В это время входит уборщица и приносит приготовленную уже пищу: яичницу, хлеб, молоко. Я гляжу на нее и думаю: даже она пошла бы со мной и убила всех. А сейчас спроси ее, и она испугается и мысли об убийстве. А не спросить ли?
— Вы что это, тов. Решетова, никак мне обед изготовили?
— Да, т. Мясников. Только готовение-то плохое: ни масла, ни крупки, ни мучки, ничего-то у вас нет, а без этого не изготовишь. Ну, а я думаю: так-то все-таки лучше, чем сырые и вареные яйца, все-таки горяченькое и на обед похоже.
— Спасибо вам за ваши заботы.
— Не за что, кушайте на доброе здоровье. Плохо вот, что некому о вас позаботиться.
— Как некому? Вот видите, сегодня вы, а завтра и еще кто-нибудь Так и живу, и не голодаю.
— Ну, уж и живете тоже. Что, я не вижу? Кто, кто, а я-то лучше всех вижу, как вы живете.
— Что, плохо?
— Конечно, плохо.
— Хуже бывает.
— Бывает, да редко.
— Разве редко? Ну и пусть, беда не велика. Итак, за ваше здоровью, значит.
— Кушайте, а потом я приду и приберу комнату. Не спросить ли? Нет, что за легкомыслие! Что ее пугать и тревожить -
Обедал я почему-то долго. Я заметил по тому, что уборщица два раза заглядывала в дверь, а я все еще не кончил. Когда я принялся за пищу, то подумал, что это в последний раз перед «делом» и тут же: а те 17, может быть, в это же время садятся за стол и тоже в последний раз...
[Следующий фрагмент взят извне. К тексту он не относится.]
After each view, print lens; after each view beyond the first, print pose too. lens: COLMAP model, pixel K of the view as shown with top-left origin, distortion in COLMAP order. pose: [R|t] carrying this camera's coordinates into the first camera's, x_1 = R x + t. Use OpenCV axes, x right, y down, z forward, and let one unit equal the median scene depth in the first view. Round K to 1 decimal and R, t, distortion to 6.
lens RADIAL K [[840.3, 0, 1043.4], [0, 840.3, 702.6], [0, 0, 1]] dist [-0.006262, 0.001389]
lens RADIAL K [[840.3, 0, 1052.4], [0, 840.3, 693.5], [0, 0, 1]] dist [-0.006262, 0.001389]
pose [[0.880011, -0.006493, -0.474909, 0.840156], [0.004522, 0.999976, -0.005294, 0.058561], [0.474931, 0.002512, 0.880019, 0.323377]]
И больше я ничего не помню, что было со мной за столом. Решетова зашла и разбудила меня. Первый раз я уснул в таком положении и так внезапно- Был ли это сон или нервный припадок или еще что-то.— я не знаю. Все усилия хоть что-нибудь припомнить, кроме этих двух коротких мыслей, не привели ни к чему, как отсекло.
А обед был съеден. Уборщица, тронув меня за плечо, сразу возвратила меня в действительность, и я чувствовал, что я не спал.
Трогая за плечо, она говорит:
— т. Мясников, что вы так мучаетесь, ложитесь на кровать.
— Нет, нет, я не хочу спать, да мне и некогда, а это что-то другое, а не сон.
Она пристально поглядела на меня и, качнув головой, говорит:
— Вы какой-то желтый, не больной ли?